El inconveniente y el problema bien jodido para ellos ha de ser,
supongo, la vida cotidiana, la suya
propia. Con tantas dotes interpretativas sobre sí, con tantos recursos
gestuales a su alcance, con tan descomunales resortes de fingimiento y de
"actuación", ¿cómo van sus íntimos a creerse nada de ellos?, ¿cómo
convencerse de la limpia sinceridad de sus declaraciones de amor o de rabia, de
confianza o de amistad?, ¿cómo saber cuándo actúan y cuando no?, cómo no pensar
que sin ellos mismos quererlo les devoran su natural tendencia al histrionismo,
es decir, a la impostura.
Así también los Políticos, claro, que siempre han sido un mucho actores, pues
es lo específico suyo, más que las realizaciones y logros concretos, que se
pierden entre la melé de ruido y furia en que la Política consiste, el saber
“venderlas”, esto es, interpretarlas y comunicarlas con convicción y expresividad.

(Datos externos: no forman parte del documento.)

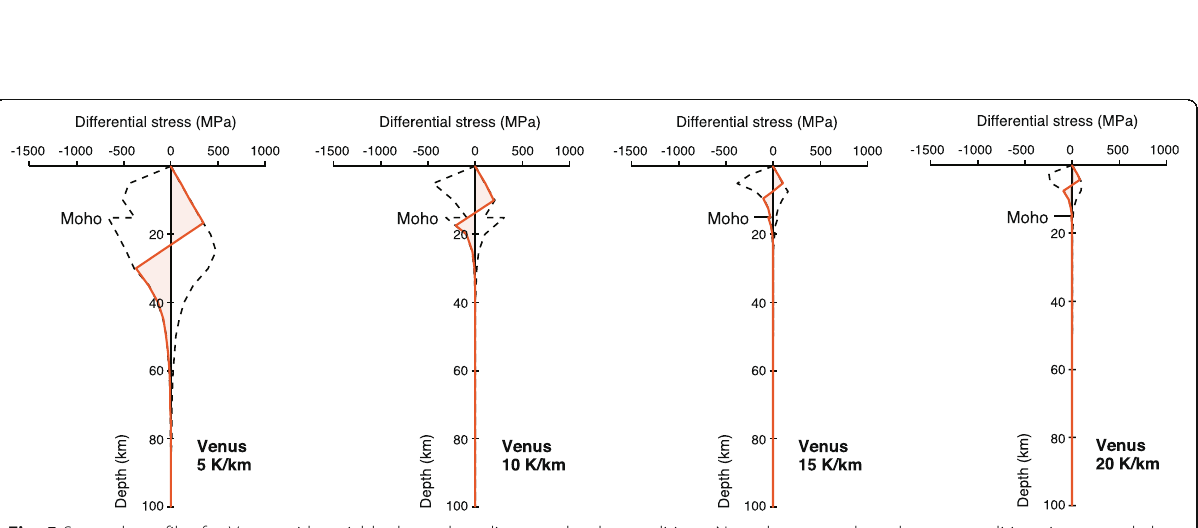
Fig. 5 Strength profiles for Venus with variable thermal gradients under dry conditions. Note that strength under wet conditions is extremely low and that the mechanical thickness is expected to be less than 1 km. Calculation parameters are the same as those for Fig.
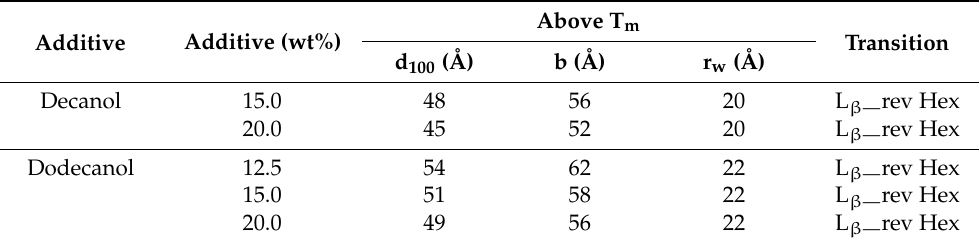
Table 7. Unit cell values calculated from the X-ray scattering patterns of DODAC in the presence of decanol and dodecanol at 65 o C for a reversed hexagonal phase. r w is the polar domain radius. Above T m Transition Additive Additive (wt%) d 100 (Å) b (Å) r w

Y si hasta ahora los Políticos “actuaban” sólo como políticos, limitados a un
concreto personaje, son ahora cada vez más actores totales, y así les vemos
cantar, bailar, saltar, abrazar, dar pésames, contar chistes, tirarse en
paracaídas, meterse en un bólido de carreras, acudir a programas de la telebasura, besarle la calva a un
bailarín… en fin, sobreactuando siempre, tratando desesperadamente de
resultarnos creíbles, próximos, cercanos y tal y tal. Obsérvalo, por cierto: nunca les verás enfrascados en un
libro/libro. Esa imagen, síntoma de la regresión cultural que vivimos y del
homo gañanis prototípico de las
Sociedades de la Telebasura, no vende; al contrario, establece una barrera de
presunción de superioridad sobre el ciudadano normal: perjudica.